The brain milieu most likely selects for metastatic cells that are best able to overcome natural barriers to infiltration, as well as utilize the nutrient resources and signaling pathways of the brain (Fig. 1). Metastatic cells that cross the BBB and overexpress BMP-2 could modify the local cellular milieu by differentiating NSCs into astrocytes. After this niche construction, the innate and amplified astrocytic response provides cytokine stimulation to tumor cells that could allow early survival as dormant or micrometastases. With time, some cells may acquire a more neural phenotype with expression of classical neuronal receptors and signaling pathways allowing further growth advantage. Ultimately the progressive selection and evolution of metastatic cells could allow for extensive colonization of the brain and subsequent neurologic injury.
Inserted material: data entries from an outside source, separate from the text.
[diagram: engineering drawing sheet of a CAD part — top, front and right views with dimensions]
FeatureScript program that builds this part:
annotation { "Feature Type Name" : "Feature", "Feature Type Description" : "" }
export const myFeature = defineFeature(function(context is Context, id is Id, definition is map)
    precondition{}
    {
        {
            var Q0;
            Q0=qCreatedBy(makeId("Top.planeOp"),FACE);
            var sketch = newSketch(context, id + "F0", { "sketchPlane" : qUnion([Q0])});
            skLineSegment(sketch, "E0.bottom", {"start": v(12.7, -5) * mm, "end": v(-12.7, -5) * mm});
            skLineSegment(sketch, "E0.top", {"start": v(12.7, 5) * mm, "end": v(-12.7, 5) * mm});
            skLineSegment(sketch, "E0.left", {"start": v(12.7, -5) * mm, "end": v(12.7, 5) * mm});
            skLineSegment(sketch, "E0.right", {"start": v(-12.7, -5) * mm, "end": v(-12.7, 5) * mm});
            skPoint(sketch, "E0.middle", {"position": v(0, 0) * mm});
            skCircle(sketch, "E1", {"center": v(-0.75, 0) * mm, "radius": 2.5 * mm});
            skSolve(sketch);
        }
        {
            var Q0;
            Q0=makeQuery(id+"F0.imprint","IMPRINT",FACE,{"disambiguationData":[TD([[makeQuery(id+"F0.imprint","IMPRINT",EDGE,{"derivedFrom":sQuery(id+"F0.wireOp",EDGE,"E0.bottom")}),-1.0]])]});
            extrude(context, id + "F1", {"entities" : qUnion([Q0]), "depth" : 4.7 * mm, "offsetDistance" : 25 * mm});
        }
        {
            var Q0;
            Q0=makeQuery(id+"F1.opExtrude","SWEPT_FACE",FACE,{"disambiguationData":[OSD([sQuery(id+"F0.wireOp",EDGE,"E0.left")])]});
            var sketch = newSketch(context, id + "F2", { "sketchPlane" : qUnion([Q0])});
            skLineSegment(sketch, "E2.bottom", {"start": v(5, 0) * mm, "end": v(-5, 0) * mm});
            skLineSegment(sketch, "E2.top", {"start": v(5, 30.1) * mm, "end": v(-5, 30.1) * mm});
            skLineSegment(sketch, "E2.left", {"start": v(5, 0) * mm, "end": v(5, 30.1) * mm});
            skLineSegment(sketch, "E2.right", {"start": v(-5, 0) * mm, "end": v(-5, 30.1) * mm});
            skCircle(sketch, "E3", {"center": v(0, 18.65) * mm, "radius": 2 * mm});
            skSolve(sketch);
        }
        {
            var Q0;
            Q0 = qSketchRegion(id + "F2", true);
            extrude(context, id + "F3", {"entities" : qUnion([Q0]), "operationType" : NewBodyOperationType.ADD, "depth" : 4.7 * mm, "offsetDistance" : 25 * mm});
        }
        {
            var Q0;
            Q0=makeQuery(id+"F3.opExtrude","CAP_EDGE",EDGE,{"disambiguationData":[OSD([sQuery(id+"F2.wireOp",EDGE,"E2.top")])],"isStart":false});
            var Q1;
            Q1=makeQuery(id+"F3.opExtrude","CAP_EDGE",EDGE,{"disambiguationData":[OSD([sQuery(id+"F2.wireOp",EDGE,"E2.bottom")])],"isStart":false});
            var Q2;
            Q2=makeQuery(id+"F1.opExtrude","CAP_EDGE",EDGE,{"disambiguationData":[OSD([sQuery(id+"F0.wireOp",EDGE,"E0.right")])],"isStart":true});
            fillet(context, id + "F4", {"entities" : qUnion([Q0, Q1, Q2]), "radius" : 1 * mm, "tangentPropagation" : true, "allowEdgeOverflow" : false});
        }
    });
For nearly a century, the “no new neuron” theory was held as dogma, suggesting the brain is unable to regenerate with little plasticity remaining after developmental maturity (42, 43). With the discovery of germinal niches in the brain, the notion of the brain as immutable has been shed and a renaissance in neuroscience has occurred. New methods such as “optogenetics” are allowing neuroscientists to control the activity of neuronal groups with extraordinary precision (44, 45). New insights about the anatomical and functional architecture of the human prenatal brain are revealing transcriptional landscapes that may eventually guide neural repair in the context of oncologic injury (46).

In parallel the importance of the tumor microenvironment has been established in cancer biology. Despite originating in disparate germ line lineages, tumor cells are able to inhabit the neural niche. This ability to adapt to and possibly co-opt the brain's natural resources demonstrates the resilience and adaptability of cancer. Borrowing from ecological principles, metastasis could be an adaptive radiation of neoplastic cells from the primary tumor (47, 48). Each malignant scout having the opportunity to undergo its own divergent evolution and create distinct metastatic species (49).

The proverbial “soil” of the brain is a unique and mostly unchartered environment. It is likely that technological and creative advancements in neuroscience will reveal unanticipated biologic complexities and clinical opportunities in metastatic brain tumors.

No potential conflicts of interest were disclosed.

J. Termini was supported by NIH grant R01CA176611-01, J. Neman was supported by California Institute for Regenerative Medicine (CIRM) grant TG2-01150, R. Jandial was supported by NIH grant 2K12CA001727-16A1.